■ Input data ■
◆ ◆ ◆ ◆

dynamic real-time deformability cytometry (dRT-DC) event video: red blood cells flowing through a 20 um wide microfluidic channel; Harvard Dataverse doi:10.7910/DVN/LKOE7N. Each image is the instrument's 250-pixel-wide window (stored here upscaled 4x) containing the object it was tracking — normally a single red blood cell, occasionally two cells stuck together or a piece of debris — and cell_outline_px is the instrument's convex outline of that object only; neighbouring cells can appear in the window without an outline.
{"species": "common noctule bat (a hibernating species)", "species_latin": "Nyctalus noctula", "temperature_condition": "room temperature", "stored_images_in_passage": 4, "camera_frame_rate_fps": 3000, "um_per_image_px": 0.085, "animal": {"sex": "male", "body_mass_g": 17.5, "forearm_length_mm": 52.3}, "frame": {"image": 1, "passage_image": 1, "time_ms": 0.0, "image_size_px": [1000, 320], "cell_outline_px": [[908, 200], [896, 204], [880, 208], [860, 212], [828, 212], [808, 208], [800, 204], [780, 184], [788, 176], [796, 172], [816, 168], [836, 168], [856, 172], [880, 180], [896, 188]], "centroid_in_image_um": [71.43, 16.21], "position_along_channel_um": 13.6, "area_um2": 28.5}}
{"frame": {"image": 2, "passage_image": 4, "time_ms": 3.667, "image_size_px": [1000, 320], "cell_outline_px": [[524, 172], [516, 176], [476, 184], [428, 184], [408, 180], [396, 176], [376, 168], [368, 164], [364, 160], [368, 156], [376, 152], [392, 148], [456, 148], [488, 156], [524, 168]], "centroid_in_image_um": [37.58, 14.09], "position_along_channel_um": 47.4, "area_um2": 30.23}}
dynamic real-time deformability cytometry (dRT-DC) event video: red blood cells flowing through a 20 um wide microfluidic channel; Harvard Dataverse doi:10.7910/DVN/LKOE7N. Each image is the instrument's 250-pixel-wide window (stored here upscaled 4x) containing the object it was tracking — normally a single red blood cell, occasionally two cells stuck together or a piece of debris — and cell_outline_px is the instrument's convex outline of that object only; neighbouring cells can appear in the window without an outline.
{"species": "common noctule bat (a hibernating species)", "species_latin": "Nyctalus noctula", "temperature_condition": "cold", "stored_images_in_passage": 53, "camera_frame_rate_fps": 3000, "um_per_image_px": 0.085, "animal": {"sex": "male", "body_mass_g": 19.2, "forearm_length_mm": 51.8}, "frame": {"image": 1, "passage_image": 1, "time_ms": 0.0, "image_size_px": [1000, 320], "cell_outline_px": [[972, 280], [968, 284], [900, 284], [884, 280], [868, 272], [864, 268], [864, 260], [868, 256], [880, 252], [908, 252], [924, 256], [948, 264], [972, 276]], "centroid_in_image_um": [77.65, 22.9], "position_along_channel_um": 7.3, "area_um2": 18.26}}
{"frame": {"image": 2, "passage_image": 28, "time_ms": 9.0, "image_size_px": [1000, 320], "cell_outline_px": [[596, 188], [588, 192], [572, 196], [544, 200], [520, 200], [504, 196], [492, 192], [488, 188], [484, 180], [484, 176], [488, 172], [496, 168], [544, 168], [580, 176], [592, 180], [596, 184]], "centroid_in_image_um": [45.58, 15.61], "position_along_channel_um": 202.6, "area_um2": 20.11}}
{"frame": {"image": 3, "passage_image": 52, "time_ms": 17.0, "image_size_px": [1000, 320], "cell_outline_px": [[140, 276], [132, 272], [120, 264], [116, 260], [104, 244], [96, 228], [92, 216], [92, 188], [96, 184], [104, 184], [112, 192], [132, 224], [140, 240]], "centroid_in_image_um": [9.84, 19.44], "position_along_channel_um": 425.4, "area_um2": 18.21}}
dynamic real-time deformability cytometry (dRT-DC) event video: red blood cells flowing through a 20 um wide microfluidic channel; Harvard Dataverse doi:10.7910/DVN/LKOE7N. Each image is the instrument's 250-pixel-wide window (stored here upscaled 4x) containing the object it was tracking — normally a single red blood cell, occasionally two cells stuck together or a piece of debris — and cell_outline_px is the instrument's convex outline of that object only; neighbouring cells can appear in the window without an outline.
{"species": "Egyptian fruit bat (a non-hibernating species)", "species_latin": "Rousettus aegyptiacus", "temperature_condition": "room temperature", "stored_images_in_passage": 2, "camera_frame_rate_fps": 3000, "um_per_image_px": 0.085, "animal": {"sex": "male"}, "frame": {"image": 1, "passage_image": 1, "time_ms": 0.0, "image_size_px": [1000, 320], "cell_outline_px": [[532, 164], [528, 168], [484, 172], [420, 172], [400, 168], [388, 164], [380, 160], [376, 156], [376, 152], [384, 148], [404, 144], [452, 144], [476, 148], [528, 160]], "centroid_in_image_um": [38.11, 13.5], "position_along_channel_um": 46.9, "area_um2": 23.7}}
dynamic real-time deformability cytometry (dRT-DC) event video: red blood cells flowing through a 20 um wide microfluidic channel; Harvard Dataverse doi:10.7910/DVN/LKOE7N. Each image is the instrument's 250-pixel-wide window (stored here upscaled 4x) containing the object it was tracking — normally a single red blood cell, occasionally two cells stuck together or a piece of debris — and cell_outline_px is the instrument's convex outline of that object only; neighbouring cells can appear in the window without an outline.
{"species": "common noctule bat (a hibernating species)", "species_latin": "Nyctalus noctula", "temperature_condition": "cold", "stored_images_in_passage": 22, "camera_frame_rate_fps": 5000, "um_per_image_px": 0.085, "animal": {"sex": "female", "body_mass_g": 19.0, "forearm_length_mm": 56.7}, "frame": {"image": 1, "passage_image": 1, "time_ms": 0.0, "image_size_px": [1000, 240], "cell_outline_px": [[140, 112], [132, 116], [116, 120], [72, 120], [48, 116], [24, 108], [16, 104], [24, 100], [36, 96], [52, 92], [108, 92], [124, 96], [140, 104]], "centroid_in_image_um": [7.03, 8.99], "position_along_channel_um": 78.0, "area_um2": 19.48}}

◆ ◆ ◆ ◆

■ Instructions to follow ■
Give the material above again, word for word.

■ Exercise solution ■
dynamic real-time deformability cytometry (dRT-DC) event video: red blood cells flowing through a 20 um wide microfluidic channel; Harvard Dataverse doi:10.7910/DVN/LKOE7N. Each image is the instrument's 250-pixel-wide window (stored here upscaled 4x) containing the object it was tracking — normally a single red blood cell, occasionally two cells stuck together or a piece of debris — and cell_outline_px is the instrument's convex outline of that object only; neighbouring cells can appear in the window without an outline.
{"species": "common noctule bat (a hibernating species)", "species_latin": "Nyctalus noctula", "temperature_condition": "room temperature", "stored_images_in_passage": 4, "camera_frame_rate_fps": 3000, "um_per_image_px": 0.085, "animal": {"sex": "male", "body_mass_g": 17.5, "forearm_length_mm": 52.3}, "frame": {"image": 1, "passage_image": 1, "time_ms": 0.0, "image_size_px": [1000, 320], "cell_outline_px": [[908, 200], [896, 204], [880, 208], [860, 212], [828, 212], [808, 208], [800, 204], [780, 184], [788, 176], [796, 172], [816, 168], [836, 168], [856, 172], [880, 180], [896, 188]], "centroid_in_image_um": [71.43, 16.21], "position_along_channel_um": 13.6, "area_um2": 28.5}}
{"frame": {"image": 2, "passage_image": 4, "time_ms": 3.667, "image_size_px": [1000, 320], "cell_outline_px": [[524, 172], [516, 176], [476, 184], [428, 184], [408, 180], [396, 176], [376, 168], [368, 164], [364, 160], [368, 156], [376, 152], [392, 148], [456, 148], [488, 156], [524, 168]], "centroid_in_image_um": [37.58, 14.09], "position_along_channel_um": 47.4, "area_um2": 30.23}}
dynamic real-time deformability cytometry (dRT-DC) event video: red blood cells flowing through a 20 um wide microfluidic channel; Harvard Dataverse doi:10.7910/DVN/LKOE7N. Each image is the instrument's 250-pixel-wide window (stored here upscaled 4x) containing the object it was tracking — normally a single red blood cell, occasionally two cells stuck together or a piece of debris — and cell_outline_px is the instrument's convex outline of that object only; neighbouring cells can appear in the window without an outline.
{"species": "common noctule bat (a hibernating species)", "species_latin": "Nyctalus noctula", "temperature_condition": "cold", "stored_images_in_passage": 53, "camera_frame_rate_fps": 3000, "um_per_image_px": 0.085, "animal": {"sex": "male", "body_mass_g": 19.2, "forearm_length_mm": 51.8}, "frame": {"image": 1, "passage_image": 1, "time_ms": 0.0, "image_size_px": [1000, 320], "cell_outline_px": [[972, 280], [968, 284], [900, 284], [884, 280], [868, 272], [864, 268], [864, 260], [868, 256], [880, 252], [908, 252], [924, 256], [948, 264], [972, 276]], "centroid_in_image_um": [77.65, 22.9], "position_along_channel_um": 7.3, "area_um2": 18.26}}
{"frame": {"image": 2, "passage_image": 28, "time_ms": 9.0, "image_size_px": [1000, 320], "cell_outline_px": [[596, 188], [588, 192], [572, 196], [544, 200], [520, 200], [504, 196], [492, 192], [488, 188], [484, 180], [484, 176], [488, 172], [496, 168], [544, 168], [580, 176], [592, 180], [596, 184]], "centroid_in_image_um": [45.58, 15.61], "position_along_channel_um": 202.6, "area_um2": 20.11}}
{"frame": {"image": 3, "passage_image": 52, "time_ms": 17.0, "image_size_px": [1000, 320], "cell_outline_px": [[140, 276], [132, 272], [120, 264], [116, 260], [104, 244], [96, 228], [92, 216], [92, 188], [96, 184], [104, 184], [112, 192], [132, 224], [140, 240]], "centroid_in_image_um": [9.84, 19.44], "position_along_channel_um": 425.4, "area_um2": 18.21}}
dynamic real-time deformability cytometry (dRT-DC) event video: red blood cells flowing through a 20 um wide microfluidic channel; Harvard Dataverse doi:10.7910/DVN/LKOE7N. Each image is the instrument's 250-pixel-wide window (stored here upscaled 4x) containing the object it was tracking — normally a single red blood cell, occasionally two cells stuck together or a piece of debris — and cell_outline_px is the instrument's convex outline of that object only; neighbouring cells can appear in the window without an outline.
{"species": "Egyptian fruit bat (a non-hibernating species)", "species_latin": "Rousettus aegyptiacus", "temperature_condition": "room temperature", "stored_images_in_passage": 2, "camera_frame_rate_fps": 3000, "um_per_image_px": 0.085, "animal": {"sex": "male"}, "frame": {"image": 1, "passage_image": 1, "time_ms": 0.0, "image_size_px": [1000, 320], "cell_outline_px": [[532, 164], [528, 168], [484, 172], [420, 172], [400, 168], [388, 164], [380, 160], [376, 156], [376, 152], [384, 148], [404, 144], [452, 144], [476, 148], [528, 160]], "centroid_in_image_um": [38.11, 13.5], "position_along_channel_um": 46.9, "area_um2": 23.7}}
dynamic real-time deformability cytometry (dRT-DC) event video: red blood cells flowing through a 20 um wide microfluidic channel; Harvard Dataverse doi:10.7910/DVN/LKOE7N. Each image is the instrument's 250-pixel-wide window (stored here upscaled 4x) containing the object it was tracking — normally a single red blood cell, occasionally two cells stuck together or a piece of debris — and cell_outline_px is the instrument's convex outline of that object only; neighbouring cells can appear in the window without an outline.
{"species": "common noctule bat (a hibernating species)", "species_latin": "Nyctalus noctula", "temperature_condition": "cold", "stored_images_in_passage": 22, "camera_frame_rate_fps": 5000, "um_per_image_px": 0.085, "animal": {"sex": "female", "body_mass_g": 19.0, "forearm_length_mm": 56.7}, "frame": {"image": 1, "passage_image": 1, "time_ms": 0.0, "image_size_px": [1000, 240], "cell_outline_px": [[140, 112], [132, 116], [116, 120], [72, 120], [48, 116], [24, 108], [16, 104], [24, 100], [36, 96], [52, 92], [108, 92], [124, 96], [140, 104]], "centroid_in_image_um": [7.03, 8.99], "position_along_channel_um": 78.0, "area_um2": 19.48}}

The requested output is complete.